Seine heutige Fassung erhielt der Kirchenraum bei der Renovierung im Jahr 1961. Das Anliegen bei der seinerzeitigen Neugestaltung war es, einen ruhigen und schlichten Raumeindruck zu erzielen, wie aus zeitgenössischen Dokumenten hervorgeht. Dabei standen ideenmäßig Begriffe wie "Echtheit" und "Wahrheit" im Hintergrund, was in Bezug auf die Raumfassung in erster Linie Materialtreue bedeutete: Die Ausmalung des Raumes sollte das verwendete Baumaterial von Wänden, Decken und architektonischen Werkstücken wiedergeben, sofern nicht deren natürliche Oberfläche selbst sichtbar gemacht werden konnte.
So wurden damals alle verputzten Flächen in Weiß, die architektonischen Werkstücke aus Sandstein dagegen in dessen grau-grünem Ton gefasst, einige Stellen blieben ungetüncht. Ganz konsequent verfuhr man allerdings hier nicht, da beispielsweise alle Bögen im Kirchenschiff und die architektonischen Werkstücke des Altarraumes in Weiß gehalten sind, obwohl zumindest ein Teil derselben aus Schilfsandstein besteht. Als farblicher Akzent trat zu den genannten Farbtönen noch ein Blau für die Gewölbeflächen des Altarraumes und der Emporenaufgänge, sowie für Wandflächen und Gewölberippen der Nebenraumvorhallen. Alle Holzteile der Kirche wurden abgelaugt und in ihrem Naturton belassen.
Kirchenraumfassungen um 1900
Problematisch an der Neugestaltung von 1961 ist allerdings, dass sie die Funktionen unberücksichtigt lässt, die einer Kirchenraumfassung des ausgehenden 19. Jahrhunderts zukamen. Die Ausmalung sollte zum einen die architektonischen Strukturen des Raumes betonen und an vielen Stellen auch ergänzen, zum anderen in nicht unwesentlicher Weise auch zu dessen Dekoration beitragen. So waren die jeweiligen Raumfassungen für die damaligen Kircheninnenräume geradezu konstitutiv und wurden darum auch von den jeweiligen Architekten geplant und oftmals bis ins kleinste Detail vorgeschrieben. Im Gegensatz zu den Grundsätzen der Renovierung von 1961 galt es Ende des 19. Jahrhunderts, den Kirchenräumen unter dem Ideal der Schönheit vor allen Dingen die ihnen angemessene Würde, aber auch eine gewisse behagliche Wirkung zu verleihen.
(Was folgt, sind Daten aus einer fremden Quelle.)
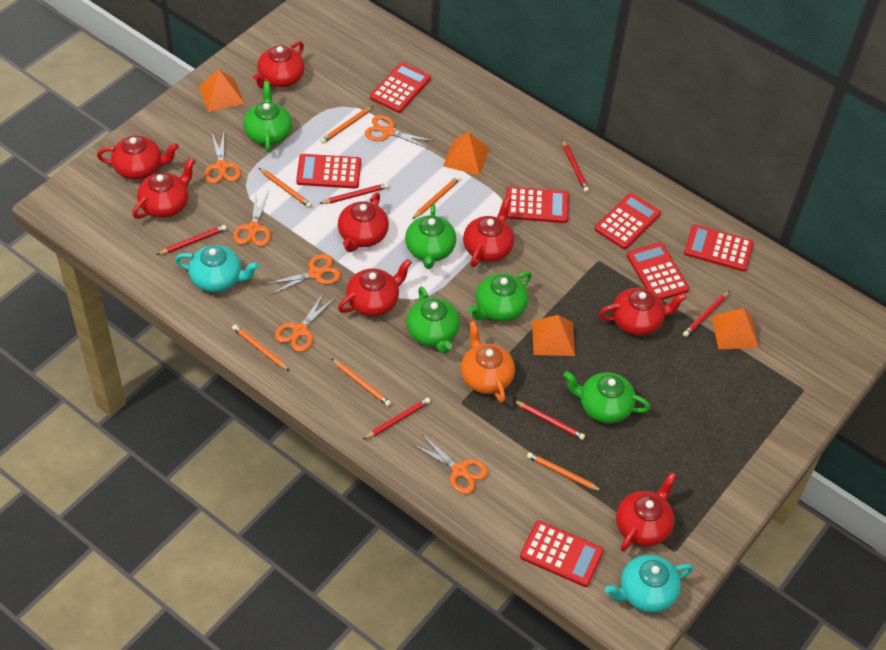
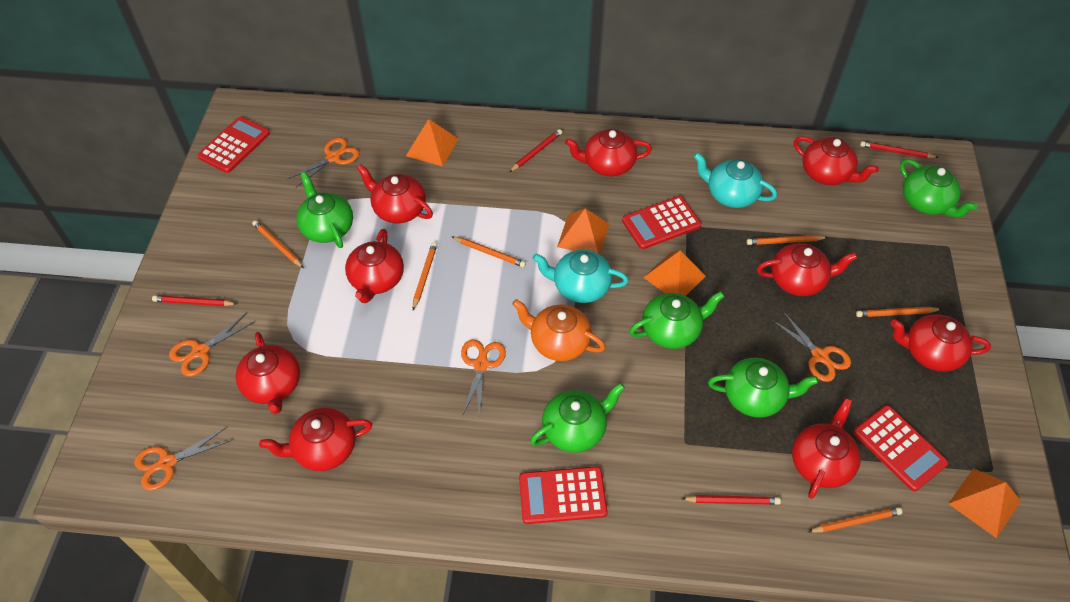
orange scissors: 6 -> 5
red calculator: 7 -> 4
red pencil: 6 -> 4
red teapot: 8 -> 9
Darum waren solche Kirchenräume vorwiegend in warmen und gedeckten Farbtönen getüncht. Die Holzoberflächen wurden stets lasiert, meist in bestimmten Brauntönen, zuweilen auch unter farblicher Hervorhebung oder Vergoldung einzelner Partien. In manchen Fällen erhielten auch die architektonischen Werkstücke eine Tönung. Dabei wurde ihr natürlicher Fugenschnitt durch Linierung hervorgehoben. Bei den Werkstücken ist zudem manchmal eine farbliche Betonung bestimmter Teile, wie beispielsweise von Säulenkapitellen oder Bogenprofilen, zu beobachten. Die Wandflächen waren mit Quadermalerei überzogen. Dadurch war man auch in der Lage, wo nötig, einen Ausgleich herzustellen zwischen Natursteinmauerwerk bzw. -werkstücken und solchen Flächen, die, meist aus Kostengründen, nur in verputztem Backstein ausgeführt werden konnten.
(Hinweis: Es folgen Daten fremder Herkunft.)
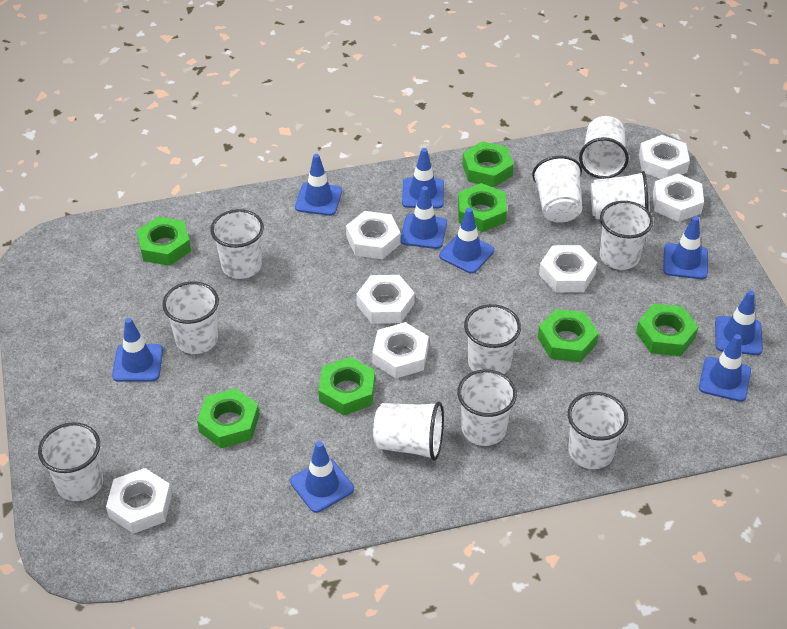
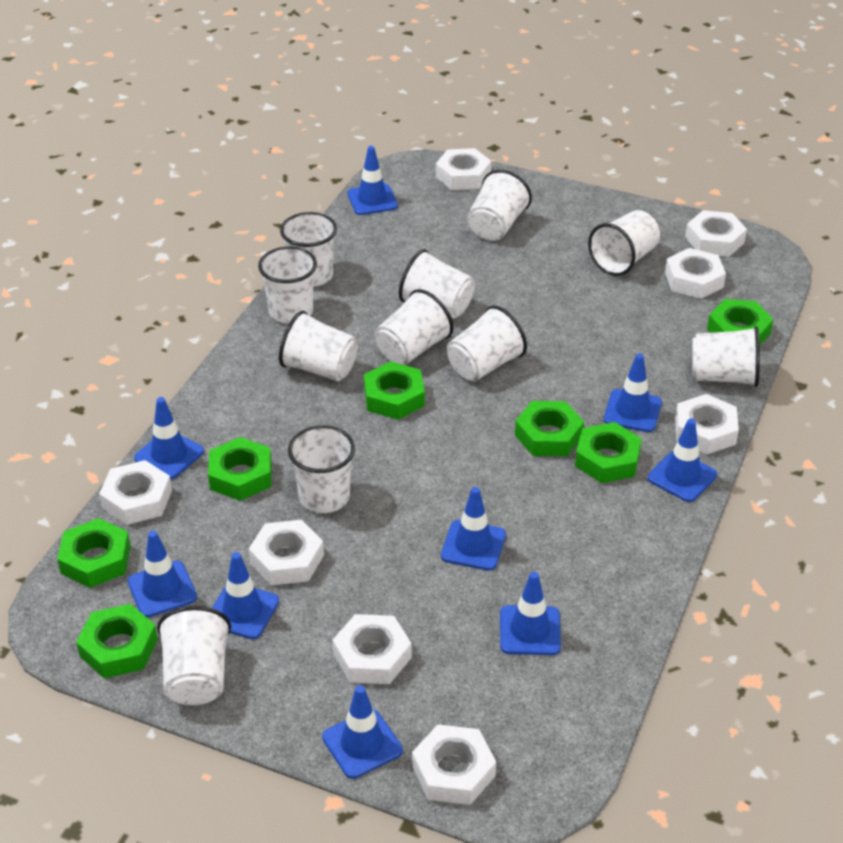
white nut: 7 -> 8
Als dekorative Komponente begegnen in solchermaßen gestalteten Kirchenräumen stets Elemente wie umlaufende Bordüren und Friese, sowie Wandsockel, die auf mehr oder weniger illusionistische Weise den Eindruck eines Wandteppichs bzw. einer Wandvertäfelung erweckten. Dazu tritt bisweilen auch eine Bemalung bestimmter Stücke und Flächen mit ornamentalen, floralen und symbolischen Motiven. In reicher ausgemalten Räumen sind auch Wandgemälde keine Seltenheit.
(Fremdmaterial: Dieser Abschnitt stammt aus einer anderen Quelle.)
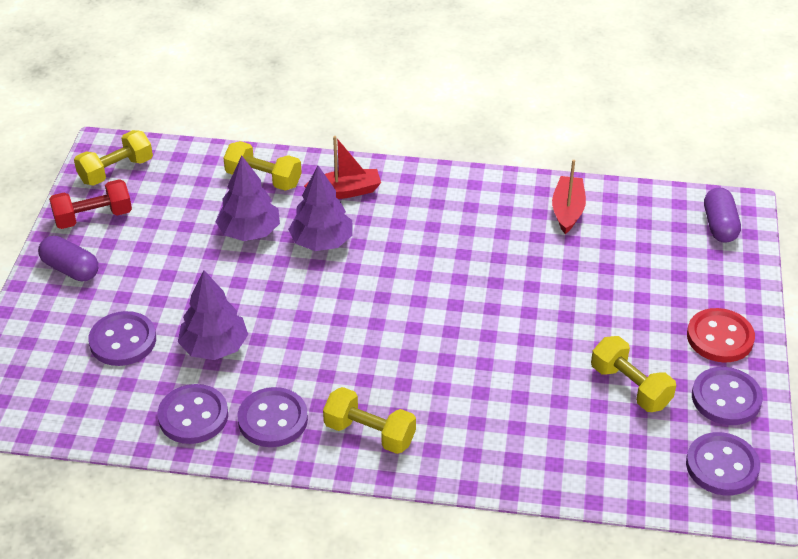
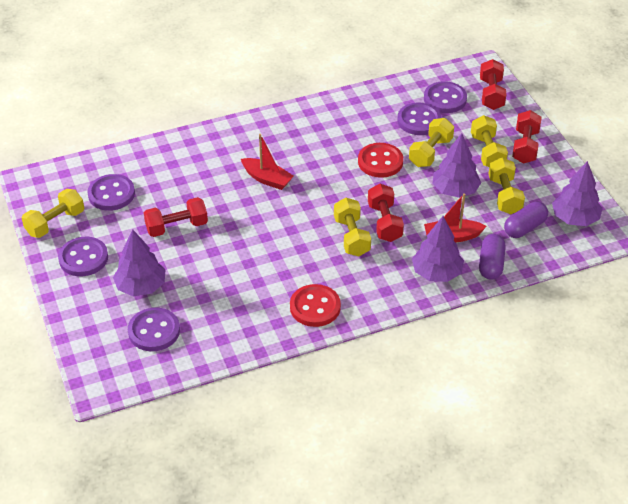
purple tree: 3 -> 4
red button: 1 -> 2
red dumbbell: 1 -> 4
yellow dumbbell: 4 -> 5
Die Wändflächen waren durch die Farbfassung meist in mehrere horizontale Zonen unterteilt, die von unten nach oben sukzessive heller wurden und dem Raum damit eine gewisse Dynamik verliehen. Ein häufig anzutreffendes Schema ist beispielsweise eine Wandtönung mit einer relativ dunklen Sockelzone, die etwa in Höhe der Fensterbänke von einem helleren Wandabschnitt abgelöst wurde, um dann auf Höhe der Kämpferlinie der Fenster in eine noch hellere Färbung überzugehen. Die einzelnen Wandabschnitte werden dabei jeweils durch Linierung oder Bordüren voneinander abgegrenzt. Ein Fries schloss die Wand gegen die Decke nach oben hin ab.
Solche durchgestalteten Komplettfassungen von Kirchenräumen trugen zu einem beabsichtigt einheitlichen Raumeindruck bei. Auch war man durch die Ausmalung imstande, bestimmte Raumteile, wie beispielsweise der Altarraum, besonders hervorzuheben.
Ursprüngliche Ausmalung
Die bauzeitliche Ausmalung wurde durch den Architekten Gustav Haeberle geplant, wovon auch ein Schreiben aus dem Jahr 1896 Zeugnis gibt, demzufolge der mit den Arbeiten befasste Maler Jakob Brug nicht mehr weitermalen solle, bis die entsprechenden Skizzen von Haeberle eingetroffen seien. Wegen des Zeitdrucks vor der Kircheneinweihung blieben einige Elemente der Ausmalung unvollendet. Haeberle spricht 1897 sogar davon, dass die Arbeiten "halb fertig liegen gelassen" wurden. In der folgenden Zeit wurde die Raumfassung trotz diesbezüglicher Planungen nicht mehr fertiggestellt. Die Gestalt der Farbfassung von 1896 kann nach zeitgenössischen Photographien und Beschreibungen sowie anhand von freigelegten Ausmalungsresten unter der jetzigen Fassung in Etwa rekonstruiert werden. Durch den Vergleich mit zeitgenössischen Kirchenausmalungen und mit dem Reutlinger Vorbild wird an den meisten Stellen auch klar, welche Elemente vor der Einweihung nicht mehr fertiggestellt werden konnten.
Zunächst waren alle Holzteile in einem Braunton lasiert. Farbliche Hervorhebung einzelner Partien, wie dies bei anderen Kirchen der Zeit dann und wann zu beobachten ist (vgl. Marienkapelle in Scheßlitz von Haeberle), beschränkte sich hier auf dezente Vergoldungen an den Holzdecken, so z.B. an den verzierten Knäufen.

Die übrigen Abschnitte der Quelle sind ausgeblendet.